### [BRIEF]
Which lines below contain the word "What"? Find them and copy each one, treating uppercase and lowercase as different.

### [ENTRIES PROVIDED]
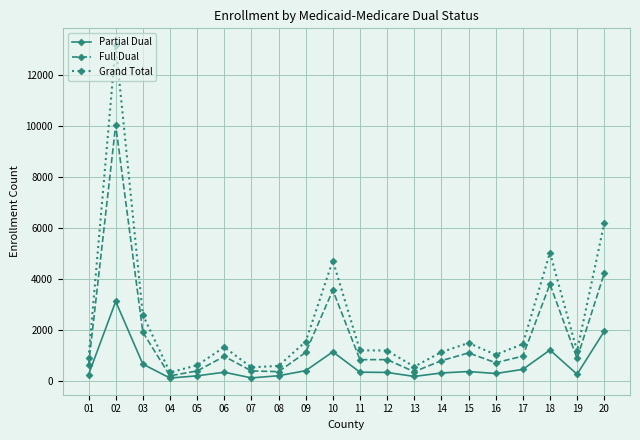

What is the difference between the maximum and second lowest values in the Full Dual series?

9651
...
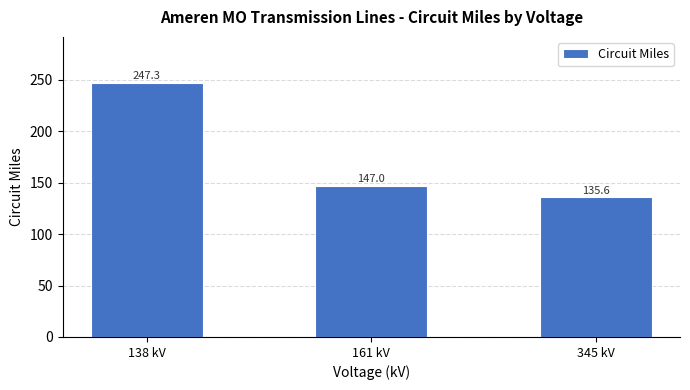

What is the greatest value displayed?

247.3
---
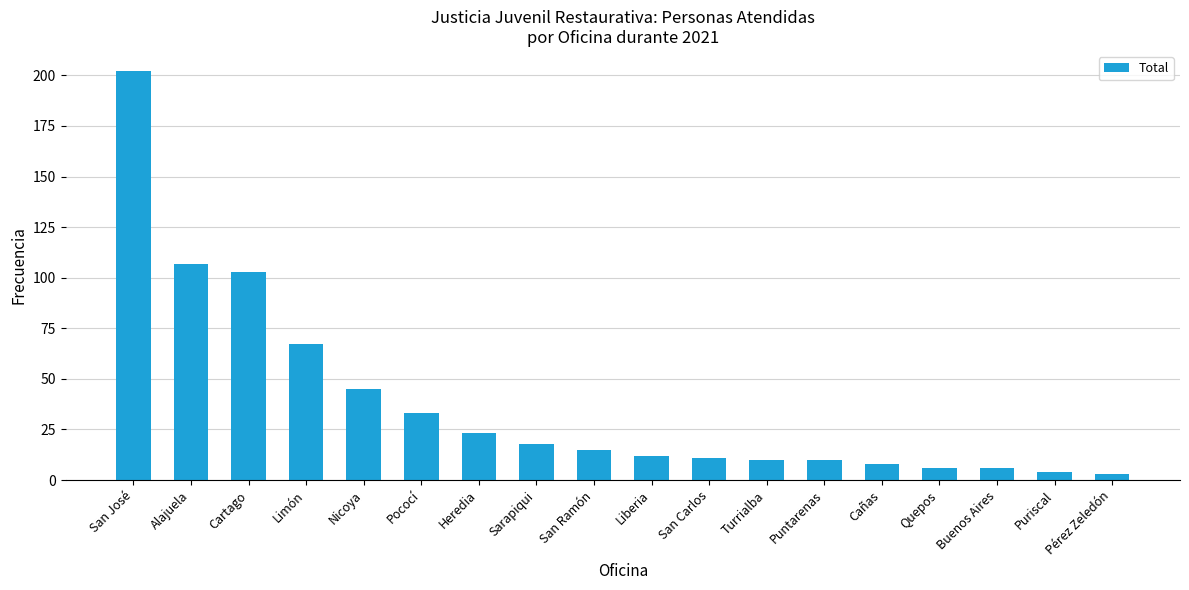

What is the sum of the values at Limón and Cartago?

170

### [EXERCISE OUTPUT]
What is the difference between the maximum and second lowest values in the Full Dual series?
What is the greatest value displayed?
What is the sum of the values at Limón and Cartago?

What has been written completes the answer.